### Exercises
[A] Summarize the article on the Cadott School District referendum design in two sentences.
[B] Write a continuation of the article on the Cadott School District referendum design, beginning after its final sentence.

[Passage provided start]

Design concept unveiled for referendum plans Design concept unveiled for referendum plans

By Ginna Young

In preparing for a $25.4 million referendum for voters to decide on at the spring election, the Cadott School District needed to have a design to show the public. Now that is complete, plans can go ahead to get information out to the community, about what they’re voting on and why, as discussed Feb. 12. “I think we got a really good design,” said district administrator Josh Spaeth.

Last spring, voters approved a $9.9 million referendum for updates to the high school, but the scope of that project wasn’t what the board of education felt was best for the district. Because Cadott lacks walking and biking trails, group meeting spaces and adequate childcare, it was important to the board members to fulfill those needs.

In addition, the district loses $1.7 million in revenue, annually, to home schooling, private voucher schools and students open enrolling to other districts that have, or are near, amenities that are attractive to families.

By passing the new $25.4 million referendum, Cadott can expand the tech ed center, construct a secure entrance, update the elementary school playground, create a 6,000 square foot early learning center and a build a community center.

Where the existing commons is, a new secure entrance will be located, which also acts as a community entrance for the fitness center and walking track yoga/multi-purpose room. Members of the public will walk through first set of doors into a vestibule, where a fob will give access to either stairs or an elevator to those community areas.

[Passage provided end]
[Dataset extract start]

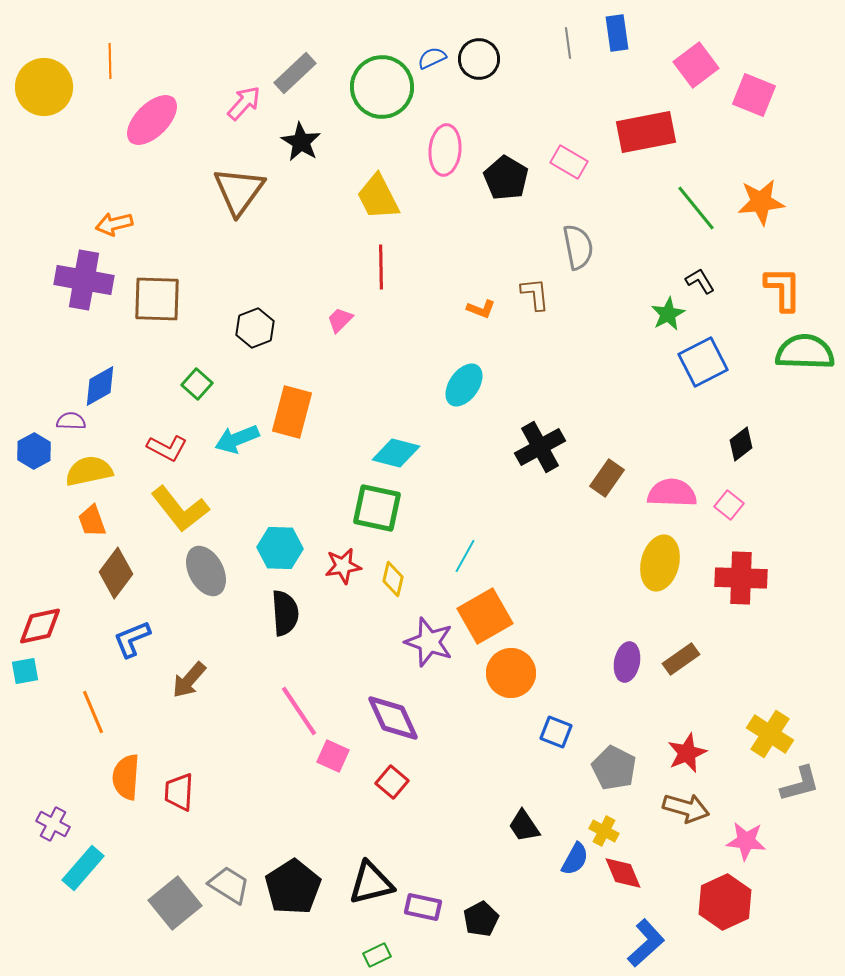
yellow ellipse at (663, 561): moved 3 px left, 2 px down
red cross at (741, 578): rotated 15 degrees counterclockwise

[Dataset extract end]

### Exercise results
[A] The Cadott School District has completed a design concept for a $25.4 million referendum that voters will decide at the spring election, after the board of education concluded that the $9.9 million high school project approved last spring did not best meet district needs such as walking and biking trails, group meeting spaces and adequate childcare. Passage would expand the tech ed center, add a secure entrance that also serves community areas, update the elementary school playground, and create a 6,000 square foot early learning center and a community center.

[B]
“Once you’re up there, that’s all the access you have,” said Bailey Merrill architect with Wendel. “You can’t get to anywhere else in the school. It’s a very safe, secure way to allow the community to use the school.”

The district office would also be located off of the vestibule, as well as a community/board room, which also has a secure entrance. An expansion of the commons would also take place, along with a new softball field (which would need to be relocated because of the expansions) across from the elementary school, to the south of the gravel parking space.

The estimated tax impact of a $25.4 million referendum, is $165/year, per $1,000 of equalized property value. If the referendum doesn’t pass, the district will use the $9.9 million from the previously approved referendum, but would not be able to construct a secure entrance or address key needs.

To answer questions the public may have, information sessions will take place Monday, March 4, and Monday, March 18, from 6-8 p.m., in the auditorium, or they can visit

Cory LaNou, school board president, says it’s been a long process, but that the district is happy with how the concept turned out.

“Well done,” agreed board member Rod Tegels.